Somewhere in the vicinity of the Turks and Caicos Islands, and 80 miles
from the nearest shore, Liberty Girl's engine quit for the last time.
Maurice fired off a Mayday signal and ditched the little
plane in the Caribbean.
Maurice had filled the area behind the rear seat with
styrofoam peanuts, which is why Liberty Girl floated so high, but
in time she must have sunk, because a search plane turned up no sight of
her. The photograph was taken by a crew member of the US Coast Guard
helicopter that plucked Maurice out of the drink.
He then acquired a Piper J-3 and decided it would be a hoot to fly to Crawford, Texas, and knock on President Bush's door. Of course this involved busting the four-mile no-fly zone around the Bush ranch. (The president wasn't in residence at the time, else the no-fly zone would have been much wider.) It was quite a landing. The wind was blowing at 40 mph, but Maurice was able to hail a passerby and persuade him to tie the Cub to a tree, so it would be safe to shut the engine down.
Then the police arrived.
You can guess how that worked out, right? Arrest -- confiscation of all his electronics (GPS, radio, camera) -- ten days in a mental hospital -- deportation -- and revocation of his flying privileges by the British CAA.

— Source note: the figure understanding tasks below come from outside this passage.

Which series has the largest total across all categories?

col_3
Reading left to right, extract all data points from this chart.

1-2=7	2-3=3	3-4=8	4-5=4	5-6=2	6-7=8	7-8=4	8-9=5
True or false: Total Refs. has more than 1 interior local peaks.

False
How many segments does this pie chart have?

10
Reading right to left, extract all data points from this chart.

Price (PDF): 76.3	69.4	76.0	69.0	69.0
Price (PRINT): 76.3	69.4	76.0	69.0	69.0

All his life, it seems, Maurice broke the rules and trusted that his wits would see him through. He was repeatedly rebuked and occasionally arrested for landing on golf courses, flying under bridges, making a citizen's arrest of a court officer, and other offenses against the public order, including -- finally and fatally -- the purchase of a Lewis machine gun from the First World War. First he lost his veterinarian's license, then he lost his freedom. I defy anyone to make sense of all that followed. I spent two hours skimming his blog, much of the time with my index finger pressed on the Page Down key. He was jailed; he went on hunger strike; he was released and jailed again; and all the while he raged against the machinery of justice, and of course making things worse for himself.

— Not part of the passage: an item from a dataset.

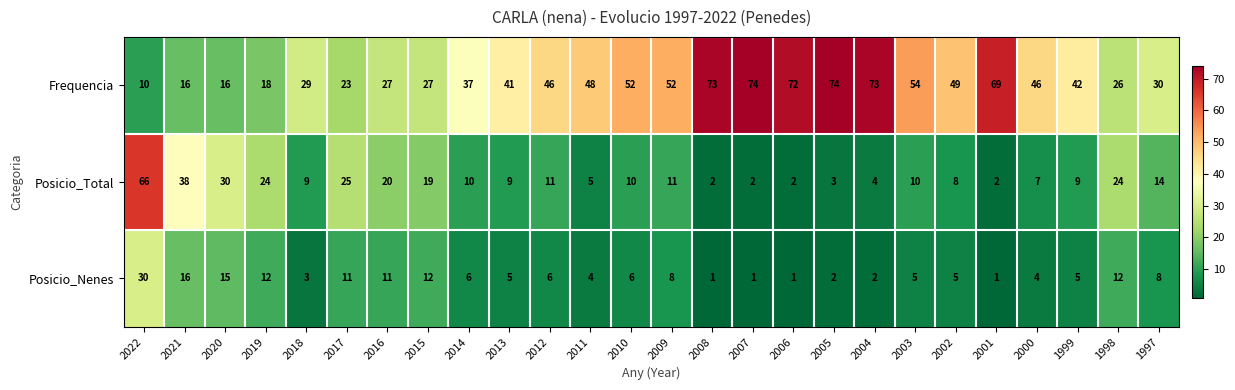

What is the difference between the second highest and minimum values in the Posicio_Total series?

36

There was time and chance for a last hurrah, however. Perhaps Maurce managed to have his Cub shipped from Texas to the UK, or perhaps he bought yet another 1940s Piper aircraft, for by 2016 he was flying Liberty Girl II with the somewhat modified registration of G-KURK. Again, she was tricked out as an L-4 observation plane from the Second World War, and again he made his way to a Mediterranean island to begin another odyssey, this time competing with vintage planes in the 8000-mile (13,000 km) Crete2Cape Vintage Air Race. Of course he lost his way, this time in Sudan; he was ruled out of the race but tagged along anyhow. Apparently the Sudan landing was another hard one and the repairs fairly rough, as shown above.

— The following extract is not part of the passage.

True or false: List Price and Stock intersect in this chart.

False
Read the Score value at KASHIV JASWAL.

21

There was at least one further crash landing, and perhaps a third, and in the end Liberty Girl II was another write-off. "He was never going to spend his retirement on a cruise ship," his daughter Belinda told the Daily Mail. "This is more his thing." He did return in time to the UK, though without his airplane and with further adventures with the Welsh police and justice system. As of August 2019, he's still behind bars and ranting at those who are arrayed against him. I wish him well, but I do wish he'd just shut up, at least until he's free again.